DATA RECORDS>
_____

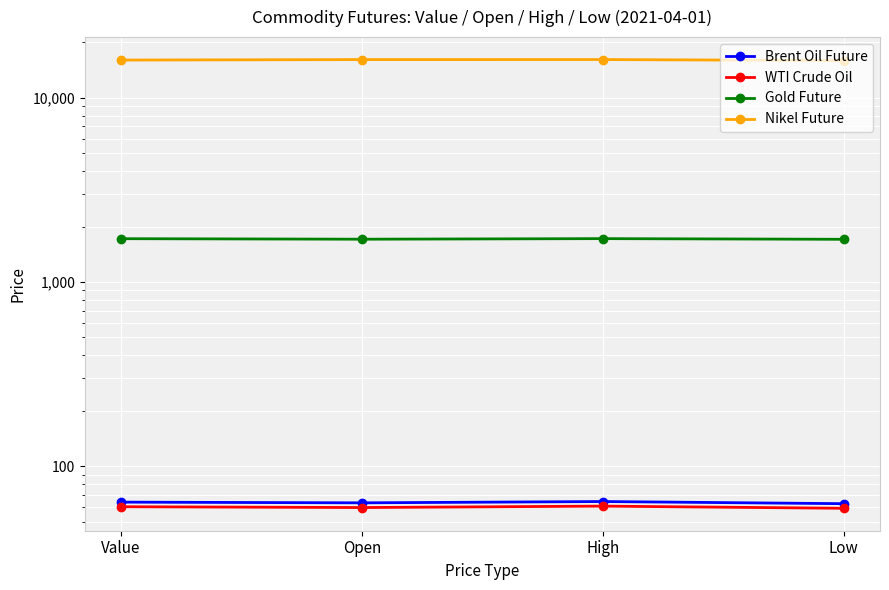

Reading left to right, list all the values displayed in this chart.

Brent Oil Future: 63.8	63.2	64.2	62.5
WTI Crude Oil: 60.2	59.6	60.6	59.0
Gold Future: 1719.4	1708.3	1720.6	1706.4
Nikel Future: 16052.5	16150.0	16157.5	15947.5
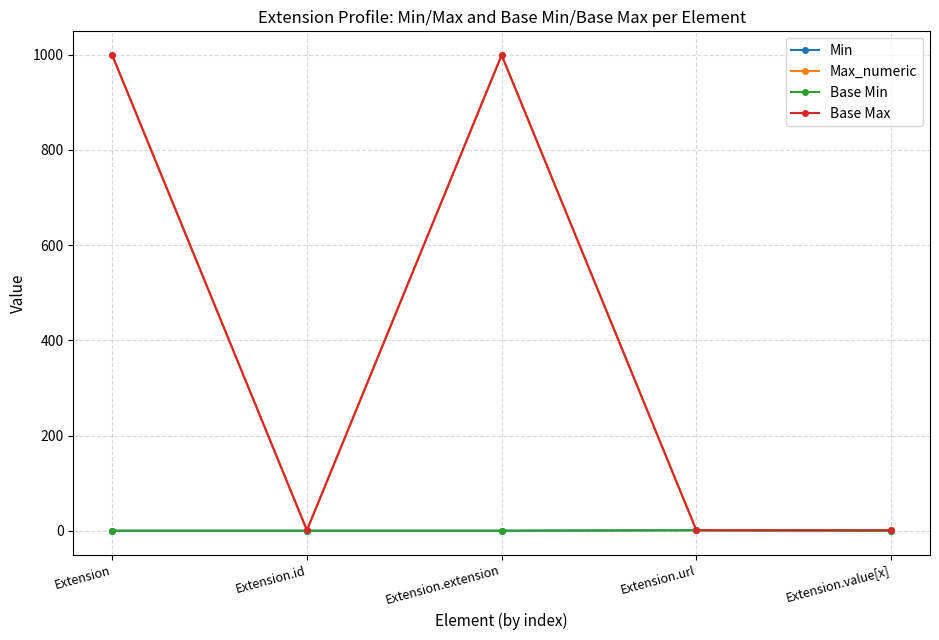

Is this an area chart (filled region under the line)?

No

_____

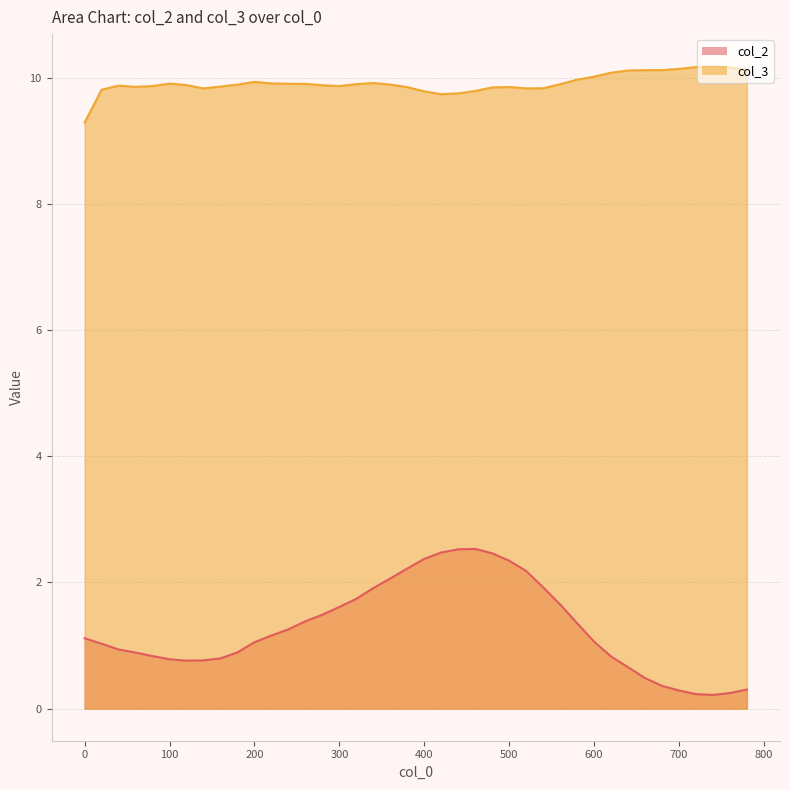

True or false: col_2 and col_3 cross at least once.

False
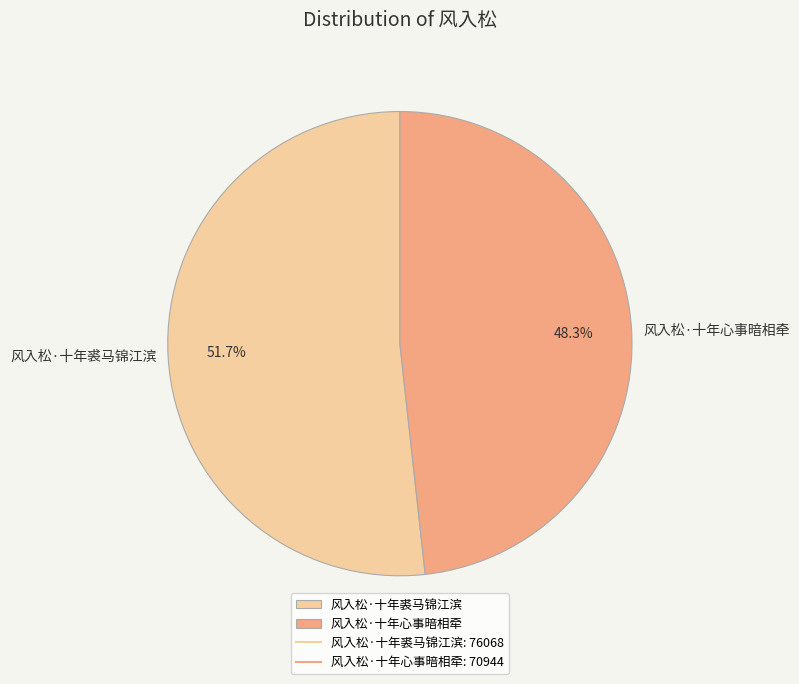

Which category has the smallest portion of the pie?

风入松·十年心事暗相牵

_____

WHAT NEEDS TO BE DONE>
Put the data into a Markdown table with two columns, Row and Line. Start with the line containing "Reading left to" and continue through the line containing "Is this an area", number each line, and leave out blank lines and pictures.

SOLUTION>
| Row | Line |
|---|---|
| 1 | Reading left to right, list all the values displayed in this chart. |
| 2 | Brent Oil Future: 63.8	63.2	64.2	62.5 |
| 3 | WTI Crude Oil: 60.2	59.6	60.6	59.0 |
| 4 | Gold Future: 1719.4	1708.3	1720.6	1706.4 |
| 5 | Nikel Future: 16052.5	16150.0	16157.5	15947.5 |
| 6 | Is this an area chart (filled region under the line)? |